TASK: Return every line from the start of the items through the line containing "genus: Eugenia", inclusive, as a JSON list of strings with one string per line and blank lines omitted.

DATA TO USE:
========================================

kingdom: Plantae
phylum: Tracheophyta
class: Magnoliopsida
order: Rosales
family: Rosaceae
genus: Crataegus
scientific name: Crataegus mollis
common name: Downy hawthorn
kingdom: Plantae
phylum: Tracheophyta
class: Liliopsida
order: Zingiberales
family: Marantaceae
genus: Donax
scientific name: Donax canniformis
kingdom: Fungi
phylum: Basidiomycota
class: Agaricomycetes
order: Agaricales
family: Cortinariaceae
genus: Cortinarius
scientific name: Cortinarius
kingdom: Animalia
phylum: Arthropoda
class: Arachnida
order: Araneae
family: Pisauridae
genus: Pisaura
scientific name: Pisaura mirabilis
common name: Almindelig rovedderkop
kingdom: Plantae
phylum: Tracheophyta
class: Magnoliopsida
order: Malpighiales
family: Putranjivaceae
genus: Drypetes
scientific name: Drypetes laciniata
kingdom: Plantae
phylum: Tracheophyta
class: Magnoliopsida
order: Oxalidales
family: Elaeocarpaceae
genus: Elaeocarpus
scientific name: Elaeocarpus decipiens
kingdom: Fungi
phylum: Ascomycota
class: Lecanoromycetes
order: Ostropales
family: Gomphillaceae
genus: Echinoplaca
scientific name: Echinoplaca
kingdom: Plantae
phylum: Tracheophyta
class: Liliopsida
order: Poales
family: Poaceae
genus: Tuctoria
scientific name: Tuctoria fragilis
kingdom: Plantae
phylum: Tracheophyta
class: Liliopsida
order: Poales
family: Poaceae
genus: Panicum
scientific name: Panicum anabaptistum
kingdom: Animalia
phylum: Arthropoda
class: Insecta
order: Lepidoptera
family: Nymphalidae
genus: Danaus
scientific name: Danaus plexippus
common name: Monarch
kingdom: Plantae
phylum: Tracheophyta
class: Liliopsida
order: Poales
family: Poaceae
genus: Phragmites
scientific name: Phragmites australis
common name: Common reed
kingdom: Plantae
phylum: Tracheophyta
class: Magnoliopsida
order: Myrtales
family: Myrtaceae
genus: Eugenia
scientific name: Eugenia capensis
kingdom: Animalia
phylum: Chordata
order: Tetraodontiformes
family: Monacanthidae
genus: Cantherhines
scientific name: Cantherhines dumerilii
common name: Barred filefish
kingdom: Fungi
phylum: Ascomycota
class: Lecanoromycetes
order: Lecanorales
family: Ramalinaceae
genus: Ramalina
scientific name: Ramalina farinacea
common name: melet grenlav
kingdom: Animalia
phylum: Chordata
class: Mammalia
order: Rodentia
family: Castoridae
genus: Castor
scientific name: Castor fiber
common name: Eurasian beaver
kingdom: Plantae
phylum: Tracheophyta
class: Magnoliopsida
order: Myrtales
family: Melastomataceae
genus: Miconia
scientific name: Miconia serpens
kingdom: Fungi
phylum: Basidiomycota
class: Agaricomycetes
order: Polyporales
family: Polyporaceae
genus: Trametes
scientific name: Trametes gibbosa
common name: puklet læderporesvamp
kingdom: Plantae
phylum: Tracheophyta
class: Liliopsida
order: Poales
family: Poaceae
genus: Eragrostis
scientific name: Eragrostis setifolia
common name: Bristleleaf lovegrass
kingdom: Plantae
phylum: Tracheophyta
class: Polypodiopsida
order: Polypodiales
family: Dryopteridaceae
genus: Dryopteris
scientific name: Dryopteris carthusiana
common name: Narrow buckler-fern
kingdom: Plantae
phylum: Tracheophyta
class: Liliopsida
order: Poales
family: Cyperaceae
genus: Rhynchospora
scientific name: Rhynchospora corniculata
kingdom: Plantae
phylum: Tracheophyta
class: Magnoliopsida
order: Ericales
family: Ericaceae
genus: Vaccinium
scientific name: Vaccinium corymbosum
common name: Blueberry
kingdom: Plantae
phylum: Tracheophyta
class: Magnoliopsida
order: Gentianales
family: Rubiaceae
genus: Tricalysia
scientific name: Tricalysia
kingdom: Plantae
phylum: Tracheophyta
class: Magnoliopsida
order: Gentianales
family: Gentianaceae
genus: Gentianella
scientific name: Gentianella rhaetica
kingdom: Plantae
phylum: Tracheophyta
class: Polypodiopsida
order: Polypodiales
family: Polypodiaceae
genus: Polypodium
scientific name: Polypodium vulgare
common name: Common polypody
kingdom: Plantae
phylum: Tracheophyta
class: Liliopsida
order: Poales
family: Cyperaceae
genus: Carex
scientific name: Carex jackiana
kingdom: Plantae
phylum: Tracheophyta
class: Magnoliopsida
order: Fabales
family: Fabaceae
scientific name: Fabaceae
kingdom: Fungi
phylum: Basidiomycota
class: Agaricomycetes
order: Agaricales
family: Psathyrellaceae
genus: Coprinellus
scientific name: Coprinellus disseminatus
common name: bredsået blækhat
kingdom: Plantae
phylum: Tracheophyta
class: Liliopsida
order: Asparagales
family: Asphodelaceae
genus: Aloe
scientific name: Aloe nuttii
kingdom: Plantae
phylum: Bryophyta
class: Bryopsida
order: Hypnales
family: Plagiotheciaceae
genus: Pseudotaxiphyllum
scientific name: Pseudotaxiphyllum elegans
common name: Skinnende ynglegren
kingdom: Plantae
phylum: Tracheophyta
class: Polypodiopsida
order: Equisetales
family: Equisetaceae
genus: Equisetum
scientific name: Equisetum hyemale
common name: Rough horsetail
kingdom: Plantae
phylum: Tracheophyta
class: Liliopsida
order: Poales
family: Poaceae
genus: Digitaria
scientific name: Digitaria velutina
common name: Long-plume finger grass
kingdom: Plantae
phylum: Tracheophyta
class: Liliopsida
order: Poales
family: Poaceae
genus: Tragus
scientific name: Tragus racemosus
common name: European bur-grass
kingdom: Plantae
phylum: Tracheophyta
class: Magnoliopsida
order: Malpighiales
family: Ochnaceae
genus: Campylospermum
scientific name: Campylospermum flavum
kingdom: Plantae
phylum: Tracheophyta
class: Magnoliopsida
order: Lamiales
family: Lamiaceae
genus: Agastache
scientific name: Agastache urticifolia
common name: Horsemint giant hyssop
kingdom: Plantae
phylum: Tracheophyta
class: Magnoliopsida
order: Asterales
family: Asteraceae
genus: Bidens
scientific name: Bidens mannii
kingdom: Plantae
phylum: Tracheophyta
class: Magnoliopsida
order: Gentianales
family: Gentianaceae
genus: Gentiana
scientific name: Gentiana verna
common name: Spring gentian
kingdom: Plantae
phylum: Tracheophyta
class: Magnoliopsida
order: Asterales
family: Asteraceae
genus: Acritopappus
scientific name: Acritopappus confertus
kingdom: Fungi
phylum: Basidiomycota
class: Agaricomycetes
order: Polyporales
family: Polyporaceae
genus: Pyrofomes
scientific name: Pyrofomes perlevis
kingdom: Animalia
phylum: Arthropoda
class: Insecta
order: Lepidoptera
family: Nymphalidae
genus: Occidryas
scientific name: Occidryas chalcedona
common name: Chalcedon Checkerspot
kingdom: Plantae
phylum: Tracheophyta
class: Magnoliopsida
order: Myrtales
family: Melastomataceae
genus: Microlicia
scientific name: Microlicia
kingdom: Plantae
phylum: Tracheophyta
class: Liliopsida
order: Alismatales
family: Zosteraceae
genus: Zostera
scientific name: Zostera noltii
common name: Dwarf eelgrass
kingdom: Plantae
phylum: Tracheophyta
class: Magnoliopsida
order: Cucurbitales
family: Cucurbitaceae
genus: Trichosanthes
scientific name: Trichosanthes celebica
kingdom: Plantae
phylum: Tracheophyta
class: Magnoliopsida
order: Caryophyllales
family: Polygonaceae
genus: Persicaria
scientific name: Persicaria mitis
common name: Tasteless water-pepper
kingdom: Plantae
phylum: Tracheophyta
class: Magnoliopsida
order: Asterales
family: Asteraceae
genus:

========================================

ANSWER TO THE PROBLEM:
[
  "kingdom: Plantae",
  "phylum: Tracheophyta",
  "class: Magnoliopsida",
  "order: Rosales",
  "family: Rosaceae",
  "genus: Crataegus",
  "scientific name: Crataegus mollis",
  "common name: Downy hawthorn",
  "kingdom: Plantae",
  "phylum: Tracheophyta",
  "class: Liliopsida",
  "order: Zingiberales",
  "family: Marantaceae",
  "genus: Donax",
  "scientific name: Donax canniformis",
  "kingdom: Fungi",
  "phylum: Basidiomycota",
  "class: Agaricomycetes",
  "order: Agaricales",
  "family: Cortinariaceae",
  "genus: Cortinarius",
  "scientific name: Cortinarius",
  "kingdom: Animalia",
  "phylum: Arthropoda",
  "class: Arachnida",
  "order: Araneae",
  "family: Pisauridae",
  "genus: Pisaura",
  "scientific name: Pisaura mirabilis",
  "common name: Almindelig rovedderkop",
  "kingdom: Plantae",
  "phylum: Tracheophyta",
  "class: Magnoliopsida",
  "order: Malpighiales",
  "family: Putranjivaceae",
  "genus: Drypetes",
  "scientific name: Drypetes laciniata",
  "kingdom: Plantae",
  "phylum: Tracheophyta",
  "class: Magnoliopsida",
  "order: Oxalidales",
  "family: Elaeocarpaceae",
  "genus: Elaeocarpus",
  "scientific name: Elaeocarpus decipiens",
  "kingdom: Fungi",
  "phylum: Ascomycota",
  "class: Lecanoromycetes",
  "order: Ostropales",
  "family: Gomphillaceae",
  "genus: Echinoplaca",
  "scientific name: Echinoplaca",
  "kingdom: Plantae",
  "phylum: Tracheophyta",
  "class: Liliopsida",
  "order: Poales",
  "family: Poaceae",
  "genus: Tuctoria",
  "scientific name: Tuctoria fragilis",
  "kingdom: Plantae",
  "phylum: Tracheophyta",
  "class: Liliopsida",
  "order: Poales",
  "family: Poaceae",
  "genus: Panicum",
  "scientific name: Panicum anabaptistum",
  "kingdom: Animalia",
  "phylum: Arthropoda",
  "class: Insecta",
  "order: Lepidoptera",
  "family: Nymphalidae",
  "genus: Danaus",
  "scientific name: Danaus plexippus",
  "common name: Monarch",
  "kingdom: Plantae",
  "phylum: Tracheophyta",
  "class: Liliopsida",
  "order: Poales",
  "family: Poaceae",
  "genus: Phragmites",
  "scientific name: Phragmites australis",
  "common name: Common reed",
  "kingdom: Plantae",
  "phylum: Tracheophyta",
  "class: Magnoliopsida",
  "order: Myrtales",
  "family: Myrtaceae",
  "genus: Eugenia"
]